Today, millions of people long before the traditional age of 62. But even retiring a few years early requires plenty of financial planning to ensure you have enough money to carry you through retirement.
If early retirement to you means retiring in your 30s or 40s, you’ll have to do even more planning since you’ll add 20 to 30 years of living expenses to your budget.
So how do you retire early? While each situation looks different, here are the top tips.
- Know your lifestyle
Think about what you want out of early retirement. Will you live a low-key lifestyle or travel the world? Each lifestyle has different costs and needs. Knowing what you want out of your time will help you determine how much money you’ll need.
- Predict your retirement spending
You don’t need a concrete number you can’t ever change, but predicting your annual spending in retirement will give you a starting point. The number you come up with today, we suggest you add a 20% cushion to it to account for inflation and the unexpected.
- Start cutting back now
While you’re still working, cut back to a frugal lifestyle. Only you know where you can cut back and still feel satisfied. At the very least do the following:
- Don’t use credit cards so you live within your means
- Cut back on any unnecessary expenses (you’re saving for your future)
- Live a simple lifestyle
- Pay off your mortgage as quickly as you can
- Invest now and regularly
If you haven’t invested yet, start now. Take advantage of all retirement (tax-deferred) accounts and even taxable accounts if you have the funds to contribute including:
- 401K – You can defer up to $19,500 of your income to your 401K. This decreases your tax liability today and grows your retirement income. If your employer matches a portion of your contributions, you’ll grow your retirement account even faster.

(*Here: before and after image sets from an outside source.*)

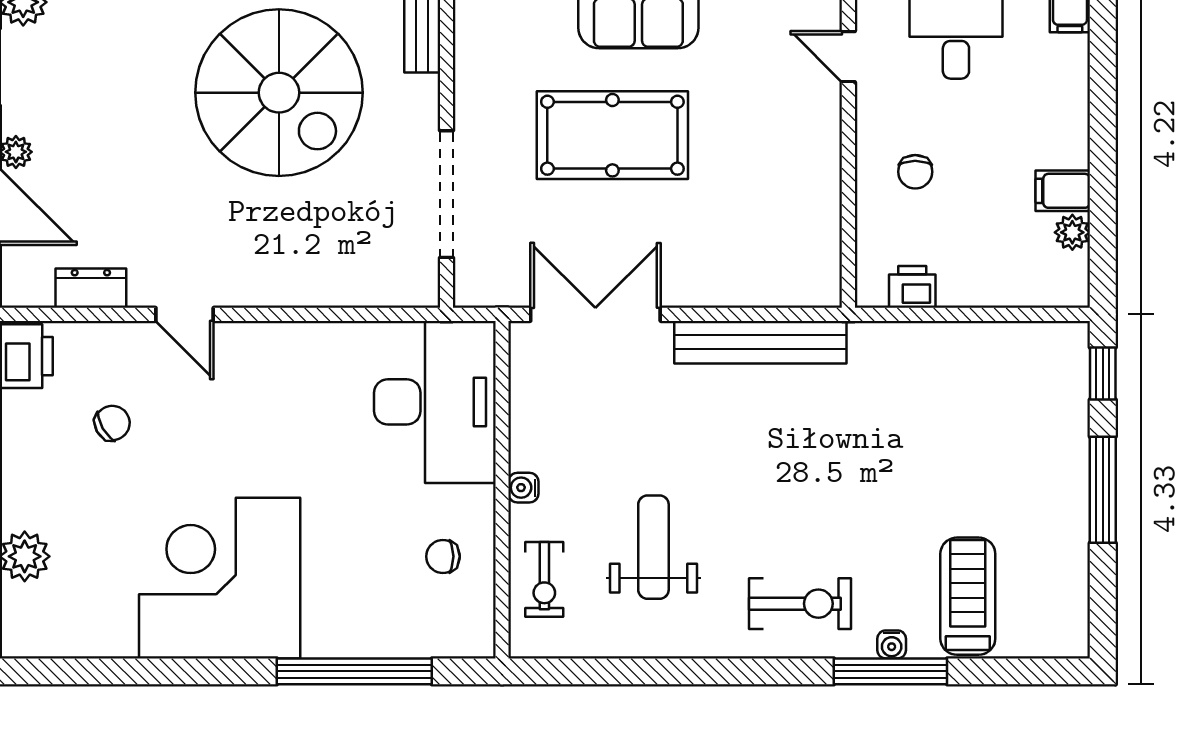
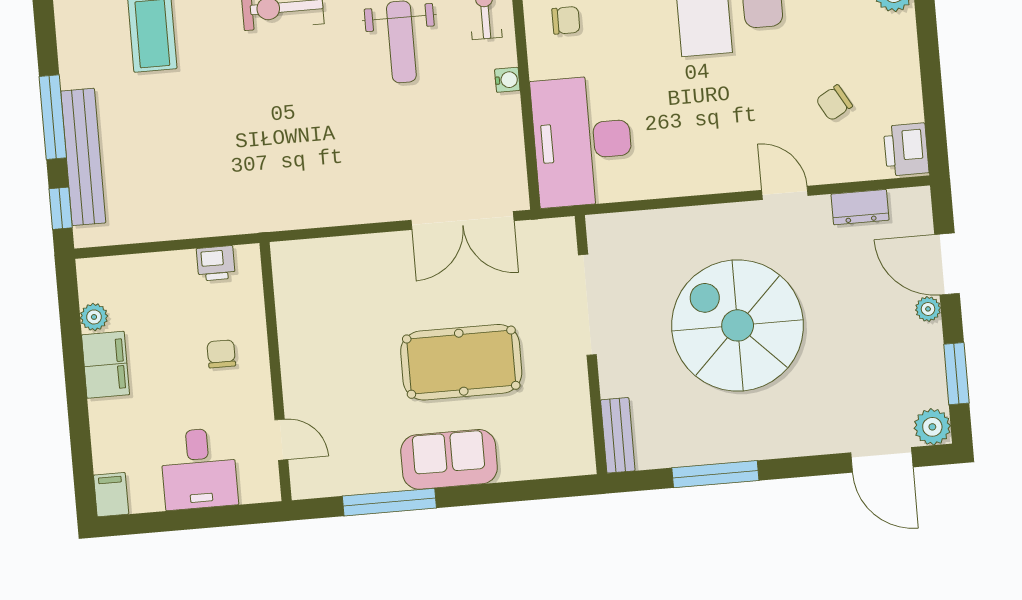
spiral stairs: (279, 93) -> (738, 325), moved
filing cabinet: (1063, 191) -> (106, 365), width x2.00
bench: (760, 342) -> (83, 157), moved, turned 90

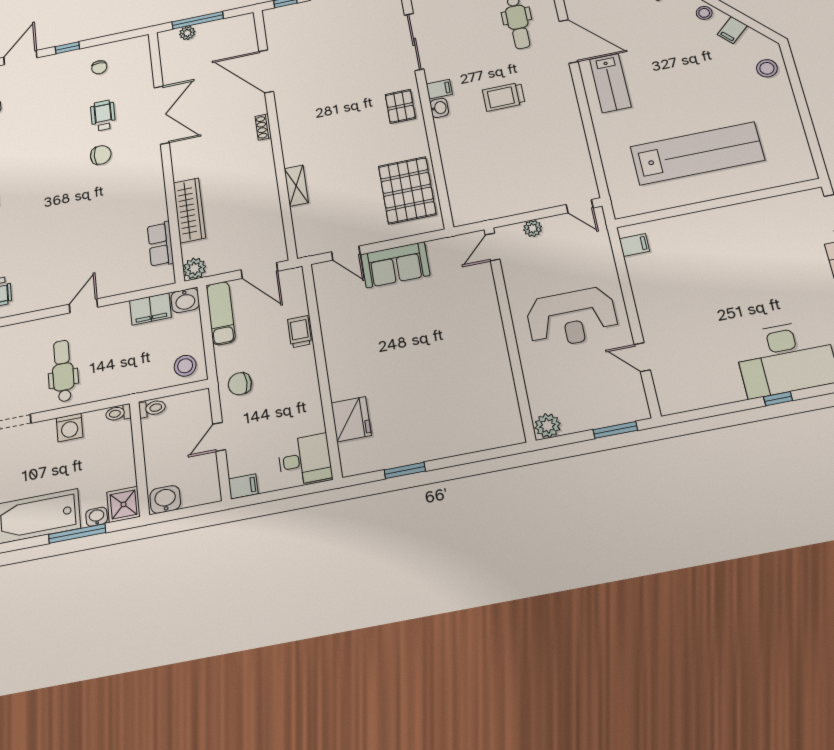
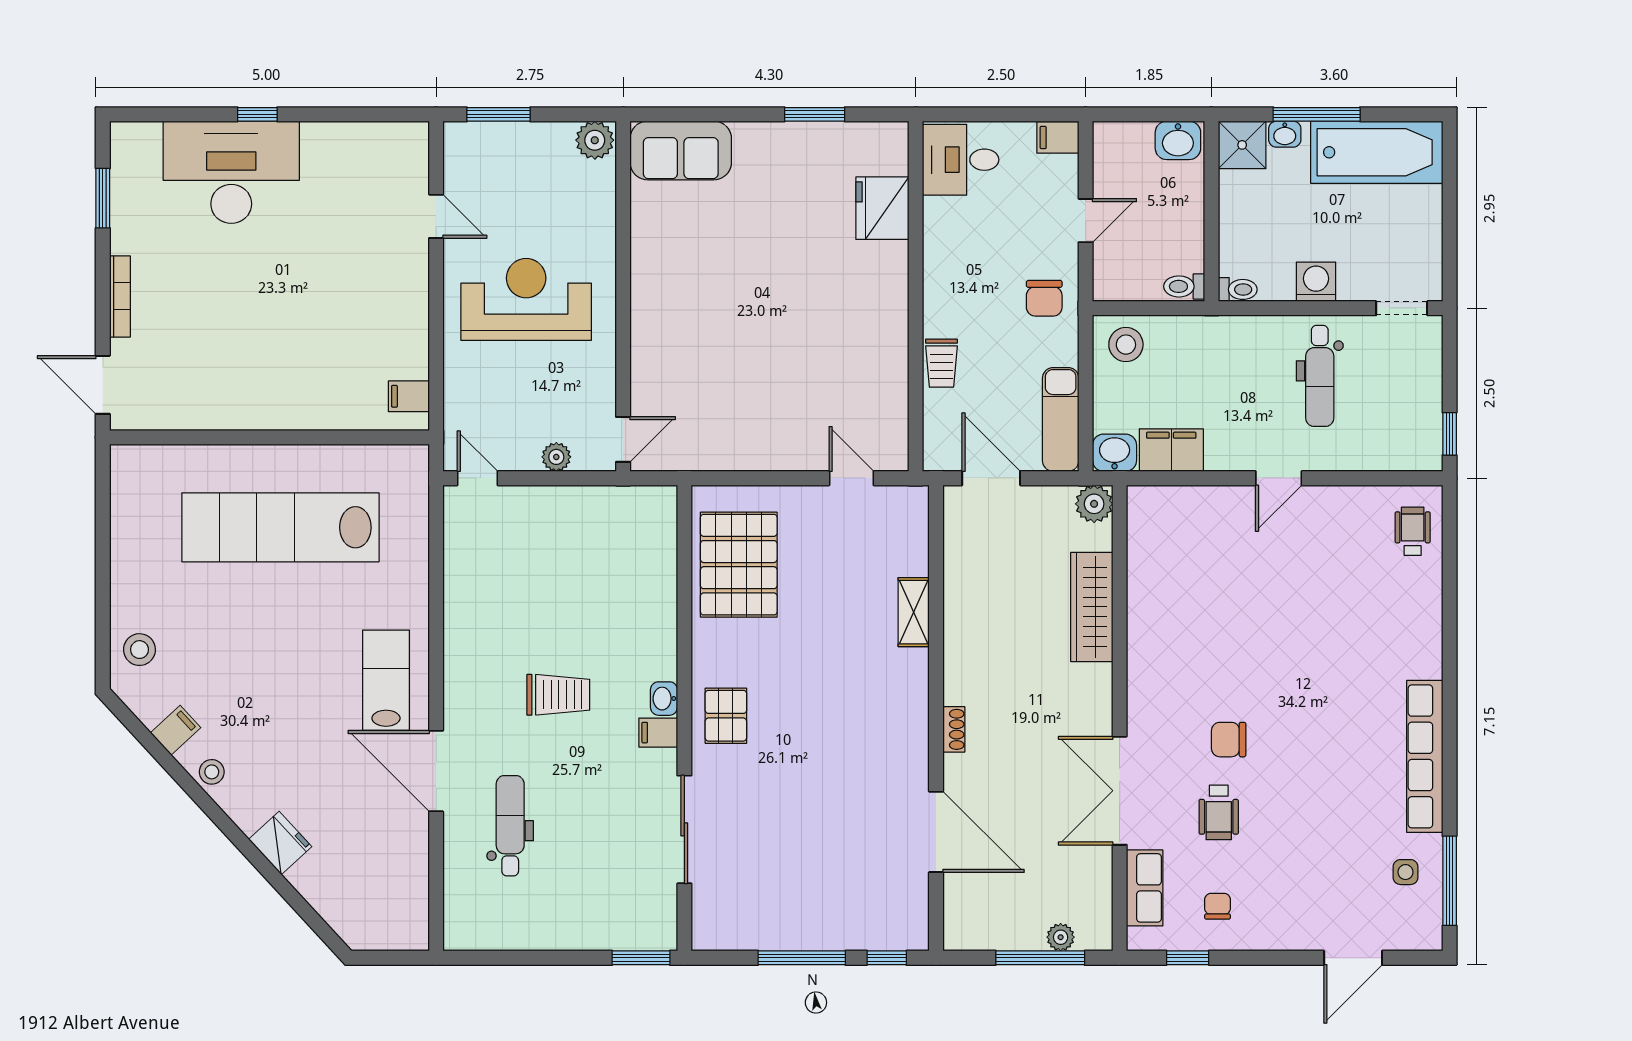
window: (67, 48) -> (1188, 958), moved
row of seats: (160, 244) -> (1145, 888), moved
sofa: (395, 265) -> (681, 150), moved, turned 180
chair: (240, 384) -> (1044, 298), turned 90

- IRA – You can contribute up to $6,000 to an Individual Retirement Account each year too. Choose between a traditional IRA (tax-deferred) or Roth IRA (tax-free) retirement account.
- Taxable accounts – If you maxed out your retirement accounts invest in taxable accounts too. This gives you money to live off of when you retire before age 59 1/2 – the age you can withdraw from retirement accounts without penalty.
- Meet with a financial advisor regularly
Check up on your investments regularly and work with your financial advisor to reach your early retirement goals. As the market ebbs and flows, you’ll see fluctuations in your account balance, but looking at the big picture will help.
A financial advisor can help you adjust your allocations accordingly as you get closer to your target retirement date to reduce the risk of a loss close to when you plan to retire.
Bottom Line
Early retirement requires careful planning, regular contributions, and choosing the right investments. It also requires a somewhat frugal lifestyle starting today so you have the extra money to put away for retirement.
Don’t think of it as a sacrifice, but rather an investment in your future, and it will feel easier to be frugal today to enjoy your time free from work.